Yatra takes a record 17 ½ hours to reach Jabalpur from Bhopal!
A Press Conference, a Public Meeting and impromptu outreach in the city…..
The tougher sides of the yatra start showing signs, the second tyre puncture in a week, followed by wrong (longer) route and the worst-ever roads traveled in yatra or for that matter, anywhere else, for a long past. Calling those bad roads is an understatement as the roads were just missing for most parts. It was a collection of potholes for kilometers on end. Add to these a 3-hour traffic jam in the wilderness from around 1.30 am and you have many Murphy’s Laws proven right! It also appeared that we were given wrong advice about which route to take and therefore, ended up traveling some 60-70 kms extra unnecessarily!
The earlier day, after leaving from Bhopal, we stopped at two villages on the highway and started addressing the crowds that gathered.

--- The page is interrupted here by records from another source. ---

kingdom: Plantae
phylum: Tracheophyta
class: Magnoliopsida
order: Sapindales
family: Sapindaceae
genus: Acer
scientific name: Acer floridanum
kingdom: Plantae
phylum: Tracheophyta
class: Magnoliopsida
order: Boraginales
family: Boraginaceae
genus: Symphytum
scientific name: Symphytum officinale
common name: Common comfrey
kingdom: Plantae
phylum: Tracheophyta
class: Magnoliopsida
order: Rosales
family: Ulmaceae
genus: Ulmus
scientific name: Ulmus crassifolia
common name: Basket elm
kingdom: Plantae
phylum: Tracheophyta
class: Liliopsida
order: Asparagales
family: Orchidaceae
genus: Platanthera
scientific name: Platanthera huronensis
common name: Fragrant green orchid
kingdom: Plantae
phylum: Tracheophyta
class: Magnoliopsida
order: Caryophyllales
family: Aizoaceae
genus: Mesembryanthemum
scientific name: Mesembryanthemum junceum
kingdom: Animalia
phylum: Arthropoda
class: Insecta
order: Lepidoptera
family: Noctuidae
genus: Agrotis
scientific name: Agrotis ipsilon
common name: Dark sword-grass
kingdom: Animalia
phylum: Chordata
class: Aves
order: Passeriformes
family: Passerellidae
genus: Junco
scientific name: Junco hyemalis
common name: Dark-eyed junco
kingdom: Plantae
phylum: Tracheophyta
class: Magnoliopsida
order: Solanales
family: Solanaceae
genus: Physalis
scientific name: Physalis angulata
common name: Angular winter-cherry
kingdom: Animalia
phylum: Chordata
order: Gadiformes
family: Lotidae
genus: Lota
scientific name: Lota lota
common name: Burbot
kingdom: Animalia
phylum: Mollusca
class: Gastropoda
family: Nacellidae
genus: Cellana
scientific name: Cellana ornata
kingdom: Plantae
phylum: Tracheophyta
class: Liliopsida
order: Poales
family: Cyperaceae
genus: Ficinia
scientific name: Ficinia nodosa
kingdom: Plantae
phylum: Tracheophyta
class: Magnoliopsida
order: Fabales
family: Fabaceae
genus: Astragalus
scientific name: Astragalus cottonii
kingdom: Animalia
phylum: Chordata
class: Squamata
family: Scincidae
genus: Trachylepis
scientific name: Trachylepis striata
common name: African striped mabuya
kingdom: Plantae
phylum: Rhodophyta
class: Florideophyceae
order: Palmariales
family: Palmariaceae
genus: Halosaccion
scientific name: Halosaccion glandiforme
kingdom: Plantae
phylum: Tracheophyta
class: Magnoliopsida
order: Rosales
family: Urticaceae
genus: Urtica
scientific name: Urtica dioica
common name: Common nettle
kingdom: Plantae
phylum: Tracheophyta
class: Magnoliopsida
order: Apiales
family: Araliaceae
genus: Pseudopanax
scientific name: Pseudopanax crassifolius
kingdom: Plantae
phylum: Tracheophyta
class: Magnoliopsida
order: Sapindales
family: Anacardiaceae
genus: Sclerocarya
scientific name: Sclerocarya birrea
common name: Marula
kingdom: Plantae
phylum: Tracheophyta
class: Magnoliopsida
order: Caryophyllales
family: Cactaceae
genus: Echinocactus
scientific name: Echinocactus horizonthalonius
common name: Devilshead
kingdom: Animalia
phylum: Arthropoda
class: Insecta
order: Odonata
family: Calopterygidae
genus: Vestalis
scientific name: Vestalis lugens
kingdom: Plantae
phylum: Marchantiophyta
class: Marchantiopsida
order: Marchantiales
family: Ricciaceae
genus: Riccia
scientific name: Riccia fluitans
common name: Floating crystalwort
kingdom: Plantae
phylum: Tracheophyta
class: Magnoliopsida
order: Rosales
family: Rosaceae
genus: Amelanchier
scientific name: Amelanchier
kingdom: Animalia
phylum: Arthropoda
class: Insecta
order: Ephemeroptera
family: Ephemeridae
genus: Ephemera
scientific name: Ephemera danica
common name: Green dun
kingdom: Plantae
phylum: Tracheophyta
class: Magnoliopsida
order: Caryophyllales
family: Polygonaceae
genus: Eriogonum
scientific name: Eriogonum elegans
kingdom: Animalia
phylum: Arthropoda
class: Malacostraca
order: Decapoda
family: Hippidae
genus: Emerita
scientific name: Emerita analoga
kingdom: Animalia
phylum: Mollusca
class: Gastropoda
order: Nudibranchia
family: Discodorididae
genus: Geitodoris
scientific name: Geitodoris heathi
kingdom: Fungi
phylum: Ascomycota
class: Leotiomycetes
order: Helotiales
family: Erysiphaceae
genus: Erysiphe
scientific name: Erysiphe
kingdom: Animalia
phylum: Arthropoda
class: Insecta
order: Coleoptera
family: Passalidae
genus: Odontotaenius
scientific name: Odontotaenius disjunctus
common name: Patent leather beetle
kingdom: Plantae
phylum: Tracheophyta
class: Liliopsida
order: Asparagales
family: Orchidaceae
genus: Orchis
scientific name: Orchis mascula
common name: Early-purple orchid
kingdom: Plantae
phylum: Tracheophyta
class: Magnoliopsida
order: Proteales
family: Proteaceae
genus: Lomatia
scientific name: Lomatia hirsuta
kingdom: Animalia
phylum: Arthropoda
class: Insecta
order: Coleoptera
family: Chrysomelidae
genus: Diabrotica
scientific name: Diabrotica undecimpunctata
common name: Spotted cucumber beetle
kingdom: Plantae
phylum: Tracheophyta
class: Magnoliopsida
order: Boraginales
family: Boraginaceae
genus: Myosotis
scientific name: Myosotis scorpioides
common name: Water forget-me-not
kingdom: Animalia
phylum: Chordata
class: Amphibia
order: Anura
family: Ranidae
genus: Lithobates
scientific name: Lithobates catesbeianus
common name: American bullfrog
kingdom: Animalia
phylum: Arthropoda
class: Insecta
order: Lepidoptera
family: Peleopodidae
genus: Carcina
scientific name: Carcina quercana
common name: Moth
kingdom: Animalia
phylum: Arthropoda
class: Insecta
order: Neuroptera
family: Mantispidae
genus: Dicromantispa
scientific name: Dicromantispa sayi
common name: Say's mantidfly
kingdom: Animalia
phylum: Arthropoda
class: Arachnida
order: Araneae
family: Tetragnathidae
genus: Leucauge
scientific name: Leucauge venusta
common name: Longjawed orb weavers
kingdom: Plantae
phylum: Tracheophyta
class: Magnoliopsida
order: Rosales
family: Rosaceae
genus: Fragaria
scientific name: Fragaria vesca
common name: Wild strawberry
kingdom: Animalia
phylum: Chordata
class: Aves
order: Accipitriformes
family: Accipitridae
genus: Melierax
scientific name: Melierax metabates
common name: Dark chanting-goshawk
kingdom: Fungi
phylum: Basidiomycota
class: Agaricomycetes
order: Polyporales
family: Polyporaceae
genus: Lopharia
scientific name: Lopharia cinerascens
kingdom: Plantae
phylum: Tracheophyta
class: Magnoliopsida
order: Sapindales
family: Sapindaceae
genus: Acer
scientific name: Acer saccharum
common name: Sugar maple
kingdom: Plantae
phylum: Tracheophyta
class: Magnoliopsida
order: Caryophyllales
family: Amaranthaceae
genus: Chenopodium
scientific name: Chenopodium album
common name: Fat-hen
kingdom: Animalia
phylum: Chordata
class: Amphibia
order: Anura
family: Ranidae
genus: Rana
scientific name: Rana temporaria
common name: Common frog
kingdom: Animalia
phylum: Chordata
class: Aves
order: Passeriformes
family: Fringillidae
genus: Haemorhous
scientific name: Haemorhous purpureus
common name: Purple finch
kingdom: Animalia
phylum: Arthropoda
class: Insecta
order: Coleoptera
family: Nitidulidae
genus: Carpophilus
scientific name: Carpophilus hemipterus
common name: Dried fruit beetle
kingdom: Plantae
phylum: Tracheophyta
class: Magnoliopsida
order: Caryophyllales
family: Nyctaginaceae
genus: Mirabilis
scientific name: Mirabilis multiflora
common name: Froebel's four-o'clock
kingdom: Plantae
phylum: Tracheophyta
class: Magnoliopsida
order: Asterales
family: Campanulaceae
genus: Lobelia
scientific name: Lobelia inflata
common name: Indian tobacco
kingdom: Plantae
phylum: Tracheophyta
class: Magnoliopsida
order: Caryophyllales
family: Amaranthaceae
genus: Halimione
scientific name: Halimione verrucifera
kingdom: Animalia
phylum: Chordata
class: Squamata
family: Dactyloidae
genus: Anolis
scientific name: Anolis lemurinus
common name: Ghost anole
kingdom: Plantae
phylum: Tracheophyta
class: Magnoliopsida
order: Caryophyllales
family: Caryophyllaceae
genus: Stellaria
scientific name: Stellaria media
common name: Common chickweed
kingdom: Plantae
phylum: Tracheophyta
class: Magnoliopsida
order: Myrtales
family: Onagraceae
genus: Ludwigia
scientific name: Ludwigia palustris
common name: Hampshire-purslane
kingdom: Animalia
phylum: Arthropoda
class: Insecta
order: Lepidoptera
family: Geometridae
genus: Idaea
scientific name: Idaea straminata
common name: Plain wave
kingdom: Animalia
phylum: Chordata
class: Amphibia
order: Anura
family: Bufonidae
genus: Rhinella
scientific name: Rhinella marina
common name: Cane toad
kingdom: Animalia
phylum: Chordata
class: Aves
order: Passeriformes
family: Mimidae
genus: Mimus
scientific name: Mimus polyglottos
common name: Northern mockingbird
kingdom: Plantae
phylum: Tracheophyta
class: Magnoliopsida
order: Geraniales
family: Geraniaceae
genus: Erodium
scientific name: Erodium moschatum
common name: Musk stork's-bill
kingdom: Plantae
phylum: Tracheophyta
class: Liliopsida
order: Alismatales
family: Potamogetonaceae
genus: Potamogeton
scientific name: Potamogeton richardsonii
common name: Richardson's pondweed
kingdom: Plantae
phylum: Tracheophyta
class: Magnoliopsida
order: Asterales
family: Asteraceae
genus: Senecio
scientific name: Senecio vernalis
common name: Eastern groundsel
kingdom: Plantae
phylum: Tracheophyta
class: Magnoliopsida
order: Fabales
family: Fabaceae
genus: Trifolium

Farmers’ Suicides are on the rise in Madhya Pradesh and two suicides were reported that morning from this part of MP – Raisen. This also is the area from where the Chief Minister Shivraj Singh Chauhan hails from.
We finally reached Jabalpur after a marathon 17 ½ hours and had to immediately get ready for the day’s event. We rushed to the Press Conference where we spent considerable time explaining to the media representatives there what we think are the various issues of importance that the Yatra is raising. They agreed that many of the issues have a lot of “feature value” than “news value” and several came forward to study specific issues in the future.
After lunch, we came to the public meeting place in a children’s park near Chowpatti. Competing there for space and sound with us were a group of women practicing for the Navrattri dances! Many social work students joined the meeting.
By now, the Yatris have become more organized and everyone does their job promptly as soon as they get out of the bus – the banners are up, the publications stall is set up, the leaflets are distributed and the donation box goes around quietly.
The public meeting had Bhartiya Kisan Sangh leaders addressing the participants in addition to the Yatris. Speakers stressed on the fact that much about farming will change if the government supports the right kind of agriculture and also ensures remunerative prices. The idea of direct subsidies to farmers was mooted by one the speakers there.
After this meeting, we decided to reach out to the general public by impromptu meetings – Brajkishore Chaurasia started explaining to Jabalpur consumers how the safety of their food is threatened if they don’t support the cause of ecological farming. Soon, we had scores of people coming out of their shops and listening to us in Chopatti. We spent nearly an hour here, taking turns to address and with loud slogan-shouting. We found that as soon as people read the big banner announcing the “Kisan Swaraj Yatra”, they would even stop their cars in the middle of the road, find out what is happening, eagerly seek the handbills we were distributing and then move on. After an hour or so of this, we went to Gwari Ghat on the banks of the Narmada. By that time, it was dark and the lamps floating on the river had a ethereal feel. Across the river, on the other side, the temple was silhouetted sharply against a star-studded sky and Chaurasia’s “bhajan” (a bhajan on environmental conservation) brought in a peaceful end to the day. We had many people joining in the singing on the banks of the Narmada.